Les causes, en termes de philosophie, ont été distinguées par les Anciens en cause efficiente, c’est l’agent qui produit quelque chose, Causa efficiens conficiens, effectrix. Cause matérielle, c’est le sujet sur lequel il travaille, ou ce dont la chose est formée. Materia, materies. Cause formelle, c’est le changement qui résulte de son action dans le sujet, ou ce qui rend une chose telle, & la distingue des autres. Forma. La cause finale, c’est le motif qui le fait agir, ou la fin pour laquelle une chose est. Finis, propositum, causa finalis. Quelques-uns ont ajouté la cause exemplaire. Causa exemplaris, exemplum, exemplar. C’est le modèle que suit un agent, & qui le conduit dans son action mais ce n’est pas proprement une cause.

La cause physique est celle qui produit un effet sensible, & corporel : comme l’approche du Soleil est cause de la chaleur. Causa physica. La cause morale est celle qui produit un effet réel, mais dans des choses spirituelles ; comme le péché est la cause de la perte de la grâce. Causa moralis. D’autres appellent cause physique, celle qui produit l’effet par une qualité physique ; & cause morale, celle qui détermine, quoique non nécessairement, la cause physique à produire l’effet : ainsi le Soleil est cause physique de la lumière ; une pierre qui écrase un homme en tombant, est cause physique de sa mort ; mais les prières, les conseils, les menaces, les ordres, les exhortations, &c. qui nous portent & nous déterminent, quoique non nécessairement, à faire ou ne pas faire quelque chose, sont des causes morales. Dans ce sens, cause morale ne se dit qu’à l’égard des êtres intelligens & libres. Cette dernière notion de cause physique, & cause morale, est la plus juste : elle distingue mieux & fait mieux connoître les deux espèces de causes dont il s’agit.

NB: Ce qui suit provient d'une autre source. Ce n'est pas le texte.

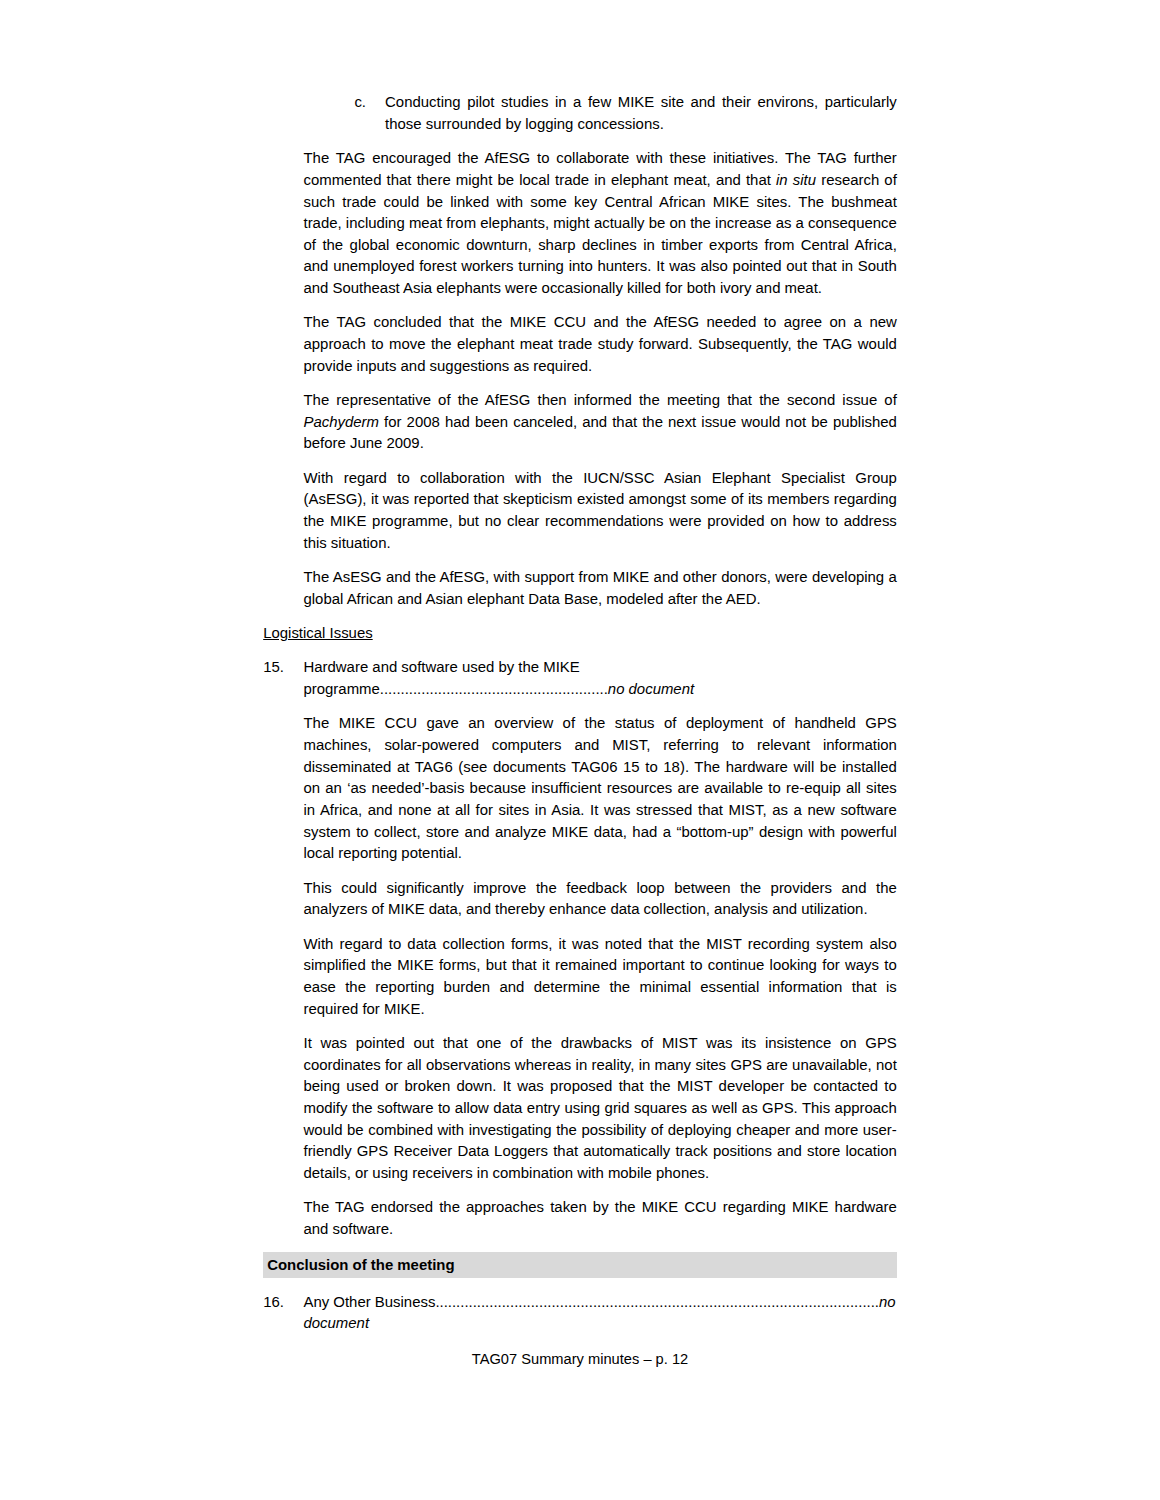c.
Conducting pilot studies in a few MIKE site and their environs, particularly those surrounded by logging concessions.
The TAG encouraged the AfESG to collaborate with these initiatives. The TAG further commented that there might be local trade in elephant meat, and that in situ research of such trade could be linked with some key Central African MIKE sites. The bushmeat trade, including meat from elephants, might actually be on the increase as a consequence of the global economic downturn, sharp declines in timber exports from Central Africa, and unemployed forest workers turning into hunters. It was also pointed out that in South and Southeast Asia elephants were occasionally killed for both ivory and meat.
The TAG concluded that the MIKE CCU and the AfESG needed to agree on a new approach to move the elephant meat trade study forward. Subsequently, the TAG would provide inputs and suggestions as required.
The representative of the AfESG then informed the meeting that the second issue of Pachyderm for 2008 had been canceled, and that the next issue would not be published before June 2009.
With regard to collaboration with the IUCN/SSC Asian Elephant Specialist Group (AsESG), it was reported that skepticism existed amongst some of its members regarding the MIKE programme, but no clear recommendations were provided on how to address this situation.
The AsESG and the AfESG, with support from MIKE and other donors, were developing a global African and Asian elephant Data Base, modeled after the AED.
Logistical Issues
15.
Hardware and software used by the MIKE programme....................................................... no document
The MIKE CCU gave an overview of the status of deployment of handheld GPS machines, solar-powered computers and MIST, referring to relevant information disseminated at TAG6 (see documents TAG06 15 to 18). The hardware will be installed on an ‘as needed’-basis because insufficient resources are available to re-equip all sites in Africa, and none at all for sites in Asia. It was stressed that MIST, as a new software system to collect, store and analyze MIKE data, had a “bottom-up” design with powerful local reporting potential.
This could significantly improve the feedback loop between the providers and the analyzers of MIKE data, and thereby enhance data collection, analysis and utilization.
With regard to data collection forms, it was noted that the MIST recording system also simplified the MIKE forms, but that it remained important to continue looking for ways to ease the reporting burden and determine the minimal essential information that is required for MIKE.
It was pointed out that one of the drawbacks of MIST was its insistence on GPS coordinates for all observations whereas in reality, in many sites GPS are unavailable, not being used or broken down. It was proposed that the MIST developer be contacted to modify the software to allow data entry using grid squares as well as GPS. This approach would be combined with investigating the possibility of deploying cheaper and more user-friendly GPS Receiver Data Loggers that automatically track positions and store location details, or using receivers in combination with mobile phones.
The TAG endorsed the approaches taken by the MIKE CCU regarding MIKE hardware and software.
Conclusion of the meeting
16.
Any Other Business........................................................................................................... no document
TAG07 Summary minutes – p. 12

Cause occasionnelle, est l’occasion seulement, & non pas la cause directe de ce qui arrive. Occasio, causa occasionem, ansam præbens : par exemple, l’ame ne pouvant pas agir sur le corps, ni le corps réciproquement sur l’ame, Dieu, à l’occasion d’un mouvement du corps, imprime à l’ame une pensée ; & de même à l’occasion d’une pensée de l’ame, il imprime un mouvement au corps ; d’où il s’ensuit que les mouvemens de l’ame, ou du corps, ne sont que les causes occasionnelles de ce qui se passe dans l’un & dans l’autre. Font. Selon les Philosophes modernes, le choc, ou la percussion, n’est que la cause occasionnelle du mouvement produit dans le corps choqué : c’est Dieu qui en est la cause immédiate & efficiente. Bay. De même ils disent que l’action des corps sur nos organes n’est point la cause efficiente de nos idées, & de nos perceptions : elle en est seulement une cause occasionnelle ; qui détermine Dieu à agir sur notre esprit, suivant les loix de l’union de l’ame & du corps. Id. C’est le sentiment des Cartésiens de nos jours.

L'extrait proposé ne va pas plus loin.